§ Apply what you read
A) In the read.csv post, rewrite the paragraph beginning "which in turn comes from this code" as a short list, keeping its main facts.
B) Transcribe the entries word for word, everything from the start of the entries down to and including the line that contains "Rastgele Haberler". Leave the pictures out of your answer.

Segment Start: Document segment

[Rd] read.csv

peter dalgaard pd@|gd @end|ng |rom gm@||@com
Tue Apr 16 14:03:40 CEST 2024


Hum...

This boils down to

> as.numeric("1.23e")
[1] 1.23
> as.numeric("1.23e-")
[1] 1.23
> as.numeric("1.23e+")
[1] 1.23

which in turn comes from this code in src/main/util.c (function R_strtod)

    if (*p == 'e' || *p == 'E') {
        int expsign = 1;
        switch(*++p) {
        case '-': expsign = -1;
        case '+': p++;
        default: ;
        }
        for (n = 0; *p >= '0' && *p <= '9'; p++) n = (n < MAX_EXPONENT_PREFIX) ? n * 10 + (*p - '0') : n;
        expn += expsign * n;
    }

which sets the exponent to zero even if the for loop terminates immediately.

Segment End: Document segment
Segment Start: Exercise inputs

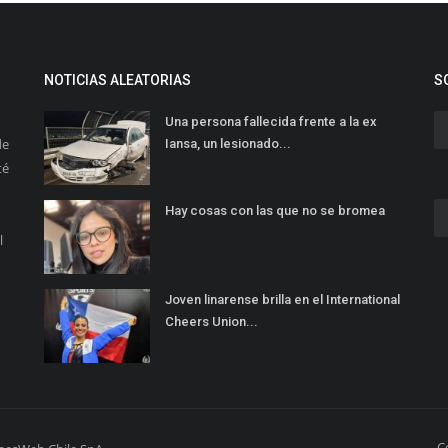
NOTICIAS ALEATORIAS
S
Una persona fallecida frente a la ex
de
Iansa, un lesionado...
té
Hay cosas con las que no se bromea
l
Joven linarense brilla en el International
Cheers Union...
C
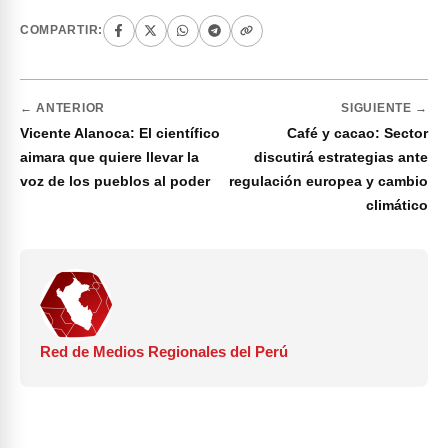
COMPARTIR:
← ANTERIOR
SIGUIENTE →
Vicente Alanoca: El científico
Café y cacao: Sector
aimara que quiere llevar la
discutirá estrategias ante
voz de los pueblos al poder
regulación europea y cambio
climático
Red de Medios Regionales del Perú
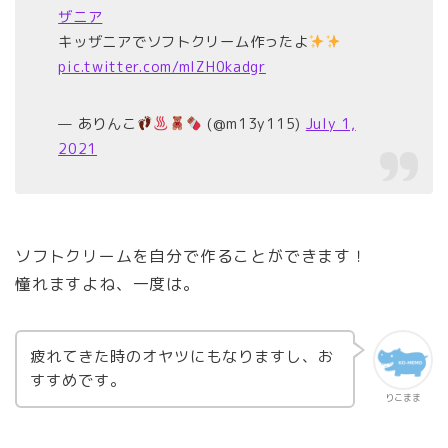
ザニア
キッザニアでソフトクリーム作ったよ
pic.twitter.com/mlZH0kadgr
— ありんこ
(@m13y115)
July 1,
2021
ソフトクリームを自分で作ることができます！
憧れますよね、一度は。
疲れてきた時のオヤツにもなりますし、お
すすめです。
りこまま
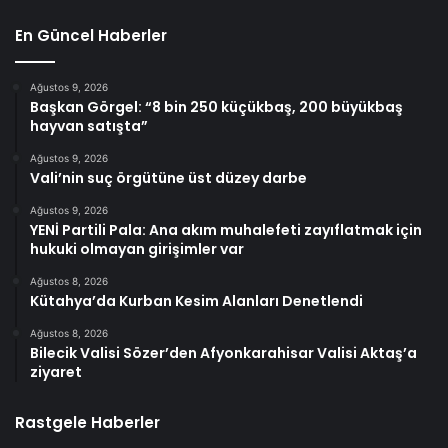
En Güncel Haberler
Ağustos 9, 2026
Başkan Görgel: “8 bin 250 küçükbaş, 200 büyükbaş
hayvan satışta”
Ağustos 9, 2026
Vali’nin suç örgütüne üst düzey darbe
Ağustos 9, 2026
YENİ Partili Pala: Ana akım muhalefeti zayıflatmak için
hukuki olmayan girişimler var
Ağustos 8, 2026
Kütahya’da Kurban Kesim Alanları Denetlendi
Ağustos 8, 2026
Bilecik Valisi Sözer’den Afyonkarahisar Valisi Aktaş’a
ziyaret
Rastgele Haberler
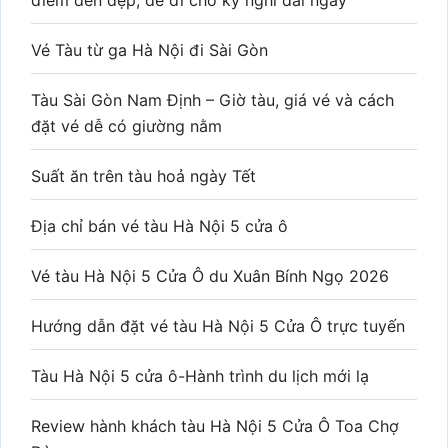
điểm đến đẹp, dễ đi cho kỳ nghỉ dài ngày
Vé Tàu từ ga Hà Nội đi Sài Gòn
Tàu Sài Gòn Nam Định – Giờ tàu, giá vé và cách
đặt vé dễ có giường nằm
Suất ăn trên tàu hoả ngày Tết
Địa chỉ bán vé tàu Hà Nội 5 cửa ô
Vé tàu Hà Nội 5 Cửa Ô du Xuân Bính Ngọ 2026
Hướng dẫn đặt vé tàu Hà Nội 5 Cửa Ô trực tuyến
Tàu Hà Nội 5 cửa ô-Hành trình du lịch mới lạ
Review hành khách tàu Hà Nội 5 Cửa Ô Toa Chợ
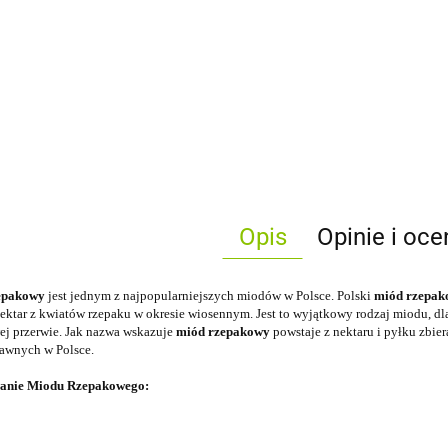
Opis
Opinie i oce
epakowy
jest jednym z najpopularniejszych miodów w Polsce. Polski
miód rzepak
nektar z kwiatów rzepaku w okresie wiosennym. Jest to wyjątkowy rodzaj miodu, dl
j przerwie. Jak nazwa wskazuje
miód rzepakowy
powstaje z nektaru i pyłku zbie
rawnych w Polsce.
anie Miodu Rzepakowego:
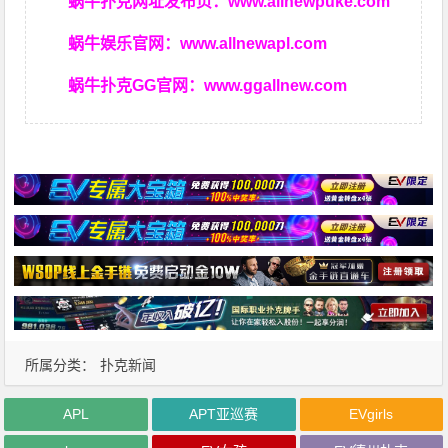
蜗牛扑克网址发布页：
www.allnewpuke.com
蜗牛娱乐官网：
www.allnewapl.com
蜗牛扑克GG官网：
www.ggallnew.com
所属分类：
扑克新闻
APL
APT亚巡赛
EVgirls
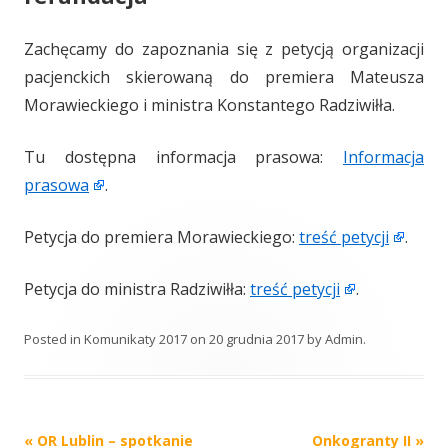
Zachęcamy do zapoznania się z petycją organizacji
pacjenckich skierowaną do premiera Mateusza
Morawieckiego i ministra Konstantego Radziwiłła.
Tu dostępna informacja prasowa:
Informacja
prasowa
.
Petycja do premiera Morawieckiego:
treść petycji
.
Petycja do ministra Radziwiłła:
treść petycji
.
Posted in
Komunikaty 2017
on
20 grudnia 2017
by
Admin
.
Post
«
OR Lublin – spotkanie
Onkogranty II
»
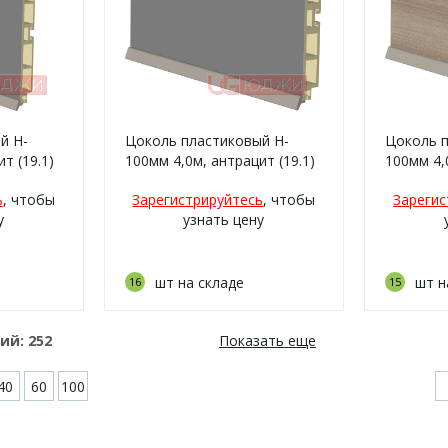
й H-
Цоколь пластиковый H-
Цоколь п
т (19.1)
100мм 4,0м, антрацит (19.1)
100мм 4,
светлый 
ь
, чтобы
Зарегистрируйтесь
, чтобы
Зарегис
у
узнать цену
шт на складе
шт н
16
15
ний:
252
Показать еще
40
60
100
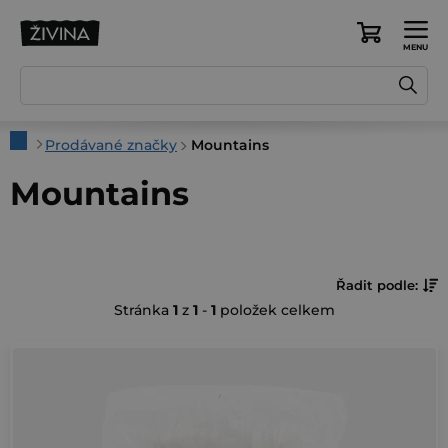
Přejít
na
Nákupní
obsah
košík
Domů
Prodávané značky
Mountains
Mountains
Ř
Řadit podle:
Stránka
1
z
1
-
1
položek celkem
a
z
V
e
ý
n
p
í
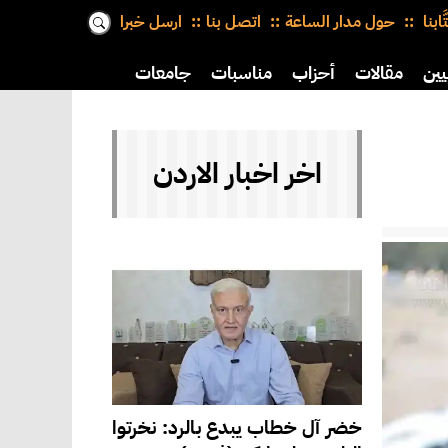
َّابنا
حول مدار الساعة
اتصل بنا
ارسل خبرا
يين
مقالات
أحزاب
مناسبات
جامعات
اخر اخبار الاردن
خضر آل خطاب يبدع بالرد: نخرتوا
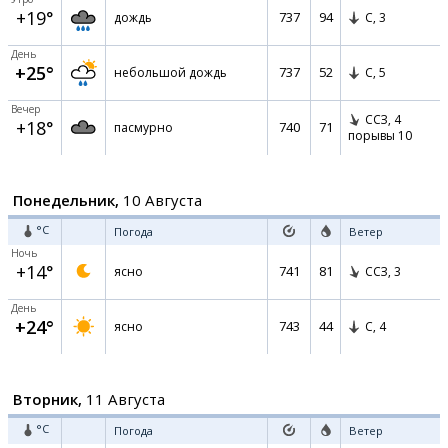
+19°
737
94
дождь
С,
3
День
+25°
737
52
небольшой дождь
С,
5
Вечер
ССЗ,
4
+18°
740
71
пасмурно
порывы 10
Понедельник,
10 Августа
°C
Погода
Ветер
Ночь
+14°
741
81
ясно
ССЗ,
3
День
+24°
743
44
ясно
С,
4
Вторник,
11 Августа
°C
Погода
Ветер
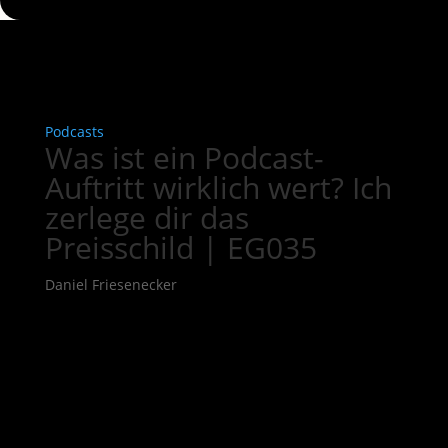
Podcasts
Was ist ein Podcast-
Auftritt wirklich wert? Ich
zerlege dir das
Preisschild | EG035
Daniel Friesenecker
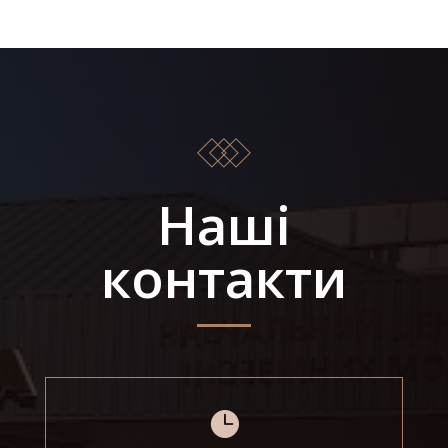
Наші
контакти

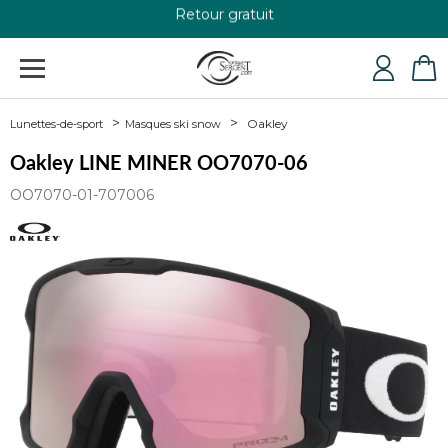
Retour gratuit
+33 4 79 24 76 84
Oakley
Lunettes-de-sport
Masques ski snow
Oakley LINE MINER OO7070-06
OO7070-01-707006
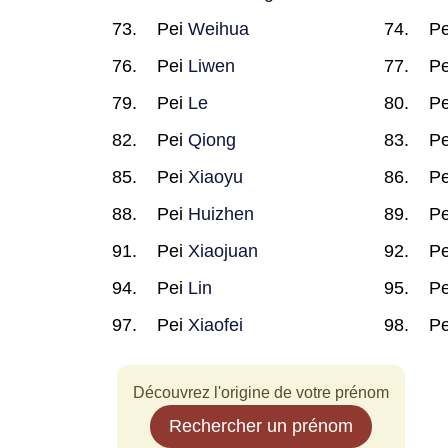
Pei
Weihua
P
Pei
Liwen
P
Pei
Le
P
Pei
Qiong
P
Pei
Xiaoyu
P
Pei
Huizhen
P
Pei
Xiaojuan
P
Pei
Lin
P
Pei
Xiaofei
P
Découvrez l'origine de votre prénom
Rechercher un prénom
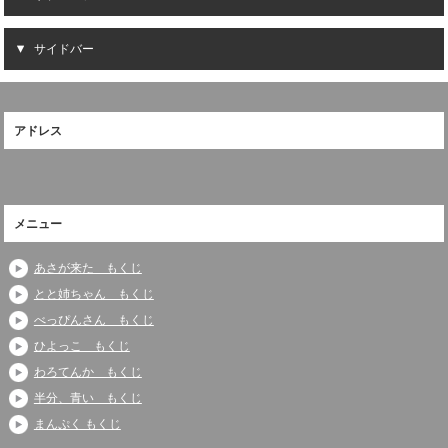
サイドバー
アドレス
メニュー
あさが来た もくじ
とと姉ちゃん もくじ
べっぴんさん もくじ
ひよっこ もくじ
わろてんか もくじ
半分、青い もくじ
まんぷく もくじ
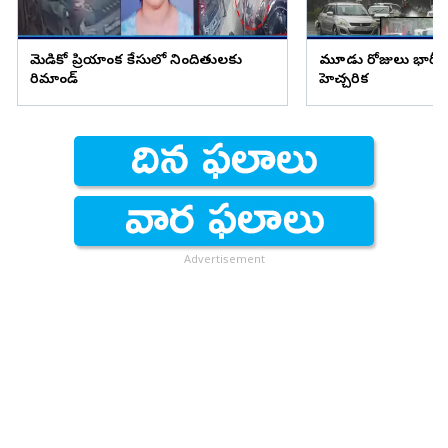
మెడికో ప్రియాంక కేసులో నిందితులకు
మూడు రోజులు భారీ వ
రిమాండ్
హెచ్చరిక
Advertisement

Segment End: Exercise inputs

§ Written responses
A)
- Origin of the behavior: code in src/main/util.c
- Function: R_strtod

B)
NOTICIAS ALEATORIAS
S
Una persona fallecida frente a la ex
de
Iansa, un lesionado...
té
Hay cosas con las que no se bromea
l
Joven linarense brilla en el International
Cheers Union...
C
COMPARTIR:
← ANTERIOR
SIGUIENTE →
Vicente Alanoca: El científico
Café y cacao: Sector
aimara que quiere llevar la
discutirá estrategias ante
voz de los pueblos al poder
regulación europea y cambio
climático
Red de Medios Regionales del Perú
ザニア
キッザニアでソフトクリーム作ったよ
pic.twitter.com/mlZH0kadgr
— ありんこ
(@m13y115)
July 1,
2021
ソフトクリームを自分で作ることができます！
憧れますよね、一度は。
疲れてきた時のオヤツにもなりますし、お
すすめです。
りこまま
En Güncel Haberler
Ağustos 9, 2026
Başkan Görgel: “8 bin 250 küçükbaş, 200 büyükbaş
hayvan satışta”
Ağustos 9, 2026
Vali’nin suç örgütüne üst düzey darbe
Ağustos 9, 2026
YENİ Partili Pala: Ana akım muhalefeti zayıflatmak için
hukuki olmayan girişimler var
Ağustos 8, 2026
Kütahya’da Kurban Kesim Alanları Denetlendi
Ağustos 8, 2026
Bilecik Valisi Sözer’den Afyonkarahisar Valisi Aktaş’a
ziyaret
Rastgele Haberler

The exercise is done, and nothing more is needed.